_What this task involves_:
Copy each line of every item below without changing anything.

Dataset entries
--- START ---

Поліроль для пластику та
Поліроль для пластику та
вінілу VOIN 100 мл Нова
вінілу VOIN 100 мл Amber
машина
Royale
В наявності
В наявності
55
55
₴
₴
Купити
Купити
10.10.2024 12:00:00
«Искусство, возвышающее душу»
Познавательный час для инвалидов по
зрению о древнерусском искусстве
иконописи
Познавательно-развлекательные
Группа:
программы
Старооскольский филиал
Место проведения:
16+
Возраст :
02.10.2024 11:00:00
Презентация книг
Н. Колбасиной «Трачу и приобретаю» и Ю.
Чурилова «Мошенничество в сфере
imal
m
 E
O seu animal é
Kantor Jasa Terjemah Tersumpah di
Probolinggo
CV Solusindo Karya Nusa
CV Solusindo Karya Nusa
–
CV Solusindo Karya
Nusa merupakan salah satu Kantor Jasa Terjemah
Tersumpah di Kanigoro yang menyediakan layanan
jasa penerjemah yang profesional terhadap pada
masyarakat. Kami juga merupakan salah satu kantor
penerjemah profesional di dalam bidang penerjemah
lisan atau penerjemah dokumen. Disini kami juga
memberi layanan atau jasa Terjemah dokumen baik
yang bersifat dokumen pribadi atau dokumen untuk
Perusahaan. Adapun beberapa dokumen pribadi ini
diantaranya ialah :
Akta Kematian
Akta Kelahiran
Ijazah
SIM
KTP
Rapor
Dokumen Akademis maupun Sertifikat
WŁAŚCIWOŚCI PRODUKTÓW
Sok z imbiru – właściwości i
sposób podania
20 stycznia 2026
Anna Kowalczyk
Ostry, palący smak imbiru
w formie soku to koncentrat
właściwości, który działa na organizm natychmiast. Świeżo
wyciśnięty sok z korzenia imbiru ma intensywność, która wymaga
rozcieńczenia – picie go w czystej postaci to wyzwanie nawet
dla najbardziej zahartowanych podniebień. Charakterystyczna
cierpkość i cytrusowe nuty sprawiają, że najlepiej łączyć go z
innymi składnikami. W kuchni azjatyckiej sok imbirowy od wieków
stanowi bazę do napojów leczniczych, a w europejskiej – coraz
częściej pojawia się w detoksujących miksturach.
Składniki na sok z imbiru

--- END ---

_The answer_:
Поліроль для пластику та
Поліроль для пластику та
вінілу VOIN 100 мл Нова
вінілу VOIN 100 мл Amber
машина
Royale
В наявності
В наявності
55
55
₴
₴
Купити
Купити
10.10.2024 12:00:00
«Искусство, возвышающее душу»
Познавательный час для инвалидов по
зрению о древнерусском искусстве
иконописи
Познавательно-развлекательные
Группа:
программы
Старооскольский филиал
Место проведения:
16+
Возраст :
02.10.2024 11:00:00
Презентация книг
Н. Колбасиной «Трачу и приобретаю» и Ю.
Чурилова «Мошенничество в сфере
imal
m
 E
O seu animal é
Kantor Jasa Terjemah Tersumpah di
Probolinggo
CV Solusindo Karya Nusa
CV Solusindo Karya Nusa
–
CV Solusindo Karya
Nusa merupakan salah satu Kantor Jasa Terjemah
Tersumpah di Kanigoro yang menyediakan layanan
jasa penerjemah yang profesional terhadap pada
masyarakat. Kami juga merupakan salah satu kantor
penerjemah profesional di dalam bidang penerjemah
lisan atau penerjemah dokumen. Disini kami juga
memberi layanan atau jasa Terjemah dokumen baik
yang bersifat dokumen pribadi atau dokumen untuk
Perusahaan. Adapun beberapa dokumen pribadi ini
diantaranya ialah :
Akta Kematian
Akta Kelahiran
Ijazah
SIM
KTP
Rapor
Dokumen Akademis maupun Sertifikat
WŁAŚCIWOŚCI PRODUKTÓW
Sok z imbiru – właściwości i
sposób podania
20 stycznia 2026
Anna Kowalczyk
Ostry, palący smak imbiru
w formie soku to koncentrat
właściwości, który działa na organizm natychmiast. Świeżo
wyciśnięty sok z korzenia imbiru ma intensywność, która wymaga
rozcieńczenia – picie go w czystej postaci to wyzwanie nawet
dla najbardziej zahartowanych podniebień. Charakterystyczna
cierpkość i cytrusowe nuty sprawiają, że najlepiej łączyć go z
innymi składnikami. W kuchni azjatyckiej sok imbirowy od wieków
stanowi bazę do napojów leczniczych, a w europejskiej – coraz
częściej pojawia się w detoksujących miksturach.
Składniki na sok z imbiru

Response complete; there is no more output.